ELEKTRIK KUMBARASI
İstanbul'a ilk elektriği vaktiyle Satie Şirketi getirdi. Uzak semtlerden
elektrik alan tek-tuk evlere her ay tahsildar göndermeyi gereksiz bulduğu için,
bu evlere birer kumbara koymuştu. Yirmi dört saatte bir kumbaraya, o devrin
halk dilinde "manda gözü" denilen, nal kadar yirmi beşliği attın
mı,elektrik kendiliğinden yanardı. Yılda birkaç kez de Satie Şirketi'nin
adamları bu evleri dolaşarak kumbaraları açar, paraları alırdı. İçerenkoy'deki
bir evin kumbarasından hiç bir şey çıkmıyordu. Şirket özel araştırmalarla
evin elektrik kullandığını saptamıştı. Ancak kumbaraya hiç bir şey
atmadan nasıl çalıştırıyordu elektriği, onu çözememişti. Sonunda ev
sahibini şirkete çağırdılar: "Hileni bize açıkla, sana bedava
elektrik verelim.

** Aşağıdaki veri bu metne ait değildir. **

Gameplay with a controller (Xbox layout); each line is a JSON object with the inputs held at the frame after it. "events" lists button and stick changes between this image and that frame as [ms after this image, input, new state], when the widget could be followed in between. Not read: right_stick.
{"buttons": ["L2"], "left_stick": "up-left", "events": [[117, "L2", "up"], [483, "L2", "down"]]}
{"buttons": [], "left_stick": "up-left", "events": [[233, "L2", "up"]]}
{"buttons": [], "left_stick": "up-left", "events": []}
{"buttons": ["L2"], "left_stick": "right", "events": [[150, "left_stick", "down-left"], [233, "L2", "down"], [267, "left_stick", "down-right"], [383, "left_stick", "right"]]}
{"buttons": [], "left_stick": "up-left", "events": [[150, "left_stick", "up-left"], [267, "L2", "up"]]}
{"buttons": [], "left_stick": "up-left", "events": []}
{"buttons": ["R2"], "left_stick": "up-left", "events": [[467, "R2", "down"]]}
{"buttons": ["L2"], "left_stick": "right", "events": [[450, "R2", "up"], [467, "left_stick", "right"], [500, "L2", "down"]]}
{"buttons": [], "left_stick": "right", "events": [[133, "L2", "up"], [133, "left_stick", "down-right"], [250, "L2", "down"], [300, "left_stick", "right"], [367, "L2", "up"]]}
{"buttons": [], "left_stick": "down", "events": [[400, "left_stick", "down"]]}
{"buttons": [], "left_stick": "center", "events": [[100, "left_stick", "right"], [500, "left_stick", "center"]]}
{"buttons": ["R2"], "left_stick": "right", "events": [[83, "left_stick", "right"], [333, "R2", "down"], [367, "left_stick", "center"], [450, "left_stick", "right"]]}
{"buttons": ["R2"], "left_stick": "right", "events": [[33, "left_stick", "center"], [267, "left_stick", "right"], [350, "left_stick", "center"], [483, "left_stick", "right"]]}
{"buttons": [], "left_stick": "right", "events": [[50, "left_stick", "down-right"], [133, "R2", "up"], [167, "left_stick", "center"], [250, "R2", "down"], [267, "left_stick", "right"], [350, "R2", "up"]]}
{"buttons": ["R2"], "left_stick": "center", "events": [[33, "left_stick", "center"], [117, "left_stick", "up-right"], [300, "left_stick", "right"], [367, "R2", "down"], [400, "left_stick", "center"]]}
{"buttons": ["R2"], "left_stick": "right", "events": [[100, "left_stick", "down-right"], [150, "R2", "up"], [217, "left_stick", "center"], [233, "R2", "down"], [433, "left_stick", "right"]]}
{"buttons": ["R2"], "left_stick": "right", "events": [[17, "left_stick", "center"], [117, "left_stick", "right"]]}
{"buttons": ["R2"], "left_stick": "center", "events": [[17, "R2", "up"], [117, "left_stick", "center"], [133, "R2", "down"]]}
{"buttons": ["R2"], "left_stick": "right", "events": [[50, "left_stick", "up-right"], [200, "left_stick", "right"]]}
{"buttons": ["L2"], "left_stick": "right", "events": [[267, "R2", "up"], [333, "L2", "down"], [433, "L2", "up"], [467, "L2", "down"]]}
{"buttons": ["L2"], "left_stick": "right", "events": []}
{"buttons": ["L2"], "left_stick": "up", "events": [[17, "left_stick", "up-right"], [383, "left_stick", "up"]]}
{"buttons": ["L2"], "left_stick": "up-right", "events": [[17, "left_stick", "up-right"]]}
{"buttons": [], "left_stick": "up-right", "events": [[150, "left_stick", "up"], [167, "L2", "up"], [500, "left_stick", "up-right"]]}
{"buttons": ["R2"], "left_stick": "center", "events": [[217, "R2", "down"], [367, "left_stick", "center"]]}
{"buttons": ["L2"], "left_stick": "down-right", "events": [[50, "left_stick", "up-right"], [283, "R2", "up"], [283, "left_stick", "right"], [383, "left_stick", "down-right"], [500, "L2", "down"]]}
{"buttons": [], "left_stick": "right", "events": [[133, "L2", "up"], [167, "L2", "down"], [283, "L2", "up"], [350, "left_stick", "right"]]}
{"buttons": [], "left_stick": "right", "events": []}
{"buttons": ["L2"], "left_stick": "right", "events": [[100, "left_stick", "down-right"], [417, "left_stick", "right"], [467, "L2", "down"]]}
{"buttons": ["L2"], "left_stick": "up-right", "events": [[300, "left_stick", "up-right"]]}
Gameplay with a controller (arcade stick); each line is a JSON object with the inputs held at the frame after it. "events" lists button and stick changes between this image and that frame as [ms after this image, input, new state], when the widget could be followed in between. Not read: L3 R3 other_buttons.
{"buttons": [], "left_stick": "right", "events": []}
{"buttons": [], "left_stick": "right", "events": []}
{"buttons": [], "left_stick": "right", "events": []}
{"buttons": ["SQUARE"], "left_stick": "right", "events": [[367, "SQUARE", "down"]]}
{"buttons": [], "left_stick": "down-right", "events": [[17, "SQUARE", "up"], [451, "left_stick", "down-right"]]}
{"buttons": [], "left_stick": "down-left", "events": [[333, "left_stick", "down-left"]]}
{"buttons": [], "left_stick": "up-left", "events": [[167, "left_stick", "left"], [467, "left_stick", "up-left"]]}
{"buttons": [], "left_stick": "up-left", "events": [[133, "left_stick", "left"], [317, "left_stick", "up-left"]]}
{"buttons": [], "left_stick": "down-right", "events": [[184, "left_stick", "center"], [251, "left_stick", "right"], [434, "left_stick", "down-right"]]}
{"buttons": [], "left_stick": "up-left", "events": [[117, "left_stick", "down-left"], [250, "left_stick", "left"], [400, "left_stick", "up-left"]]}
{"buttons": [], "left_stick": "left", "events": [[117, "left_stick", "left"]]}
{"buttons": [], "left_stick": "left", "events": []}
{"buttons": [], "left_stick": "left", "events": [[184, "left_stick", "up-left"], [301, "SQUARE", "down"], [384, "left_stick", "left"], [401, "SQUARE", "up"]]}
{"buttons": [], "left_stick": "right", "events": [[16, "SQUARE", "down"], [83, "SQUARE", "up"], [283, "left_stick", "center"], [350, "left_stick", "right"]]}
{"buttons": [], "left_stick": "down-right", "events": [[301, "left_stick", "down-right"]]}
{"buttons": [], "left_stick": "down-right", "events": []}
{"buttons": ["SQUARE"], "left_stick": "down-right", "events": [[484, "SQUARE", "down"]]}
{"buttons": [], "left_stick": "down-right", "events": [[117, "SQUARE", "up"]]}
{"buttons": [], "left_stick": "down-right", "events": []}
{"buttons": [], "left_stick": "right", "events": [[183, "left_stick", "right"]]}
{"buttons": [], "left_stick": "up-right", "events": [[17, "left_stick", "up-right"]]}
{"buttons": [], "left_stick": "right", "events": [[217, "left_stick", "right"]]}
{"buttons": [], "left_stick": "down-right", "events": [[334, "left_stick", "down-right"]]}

Yalnız bu üstün buluş ortalığa yayılmasın"
dediler.
Ev sahibi gülümseyerek anlattı; gazoz şişelerinin kapaklarına su
doldurarak bunları buzdolabında donduruyor, sonra da yuvarlak buzları yirmi
beşlik niyetine elektrik kumbarasına atıyordu. Buzlar mekanızmayı çalıştırıyor,
arkasından eriyip aktığı için, hiç bir iz bırakmıyordu. Elektrik fiziğinde
Edison'dan sonra en büyük ve en yararlı "keşif" böylece bize ait
oluyordu. Satie Şirketi, bu büyük mucidi ödüllendirerek, ona elektriği
bedava verdi ve kumbaraların yapısını değiştirdi.
GAZ SAATİ
Eski havagazi saatlerini ters calistirmak icin bisiklet pompasiyla, gaz
borularina hava basmak da, yine bize ait ozel bir bulustur. Kaç metreküp
havagazı harcamışsan, bisiklet pompasıyla ters yönde hava bastın mı,
saatin yazdığı rakamlar geriye doğru silinir. Bu buluşun da sahibi, dalgınlıkla
gereğinden fazla hava basarak, havagazi sirketinden alacaklı çıktığı için
enselenmişti. Adı bu yüzden ünlü mucitler tarihine geçemedi.
MUSLUK
Muslukları su saatinin yazamayacağı kadar az açıp, iplik iplik akan suları
yirmi dört saatte kovalara doldurmak da, yine o devrin ilginc buluşlarındandı.
VE DİĞERLERİ
Bir süre elektrik saatlerinin rakamlarını mıknatısla geriye çevirmek de
epey denenmiş, o nedenle saatlerin rakam gösteren mekanizması, mıknatısın
oyununa gelmesin diye, kurşundan yapılmaya başlanmıştı. Viski şişelerinden
enjeksiyonla viskiyi çekip yerine çay suyu doldurmak, dışarıdan ithal
edilen ayakkabıların sol teklerini İzmir, sağ teklerini İstanbul gümrüğüne
getirterek, sonra da kimsenin sahip çıkmadıgı bu yüzlerce tek ayakkabıyı
ihalelerde ucuza kapatıp, arkasından birleştirerek piyasaya sürmek tarihsel
ve anıtsal zeka mucizelerimiz arasındadır.
Bize özgü fikir özgürlüğü
yasaklı demokrasimiz bile, bu tur bir buluşun sonucudur. Kim demiş ki biz
tarihte hiç bir şey icat etmedik? Bunu iddia etmek hem ayıp, hem günahtır.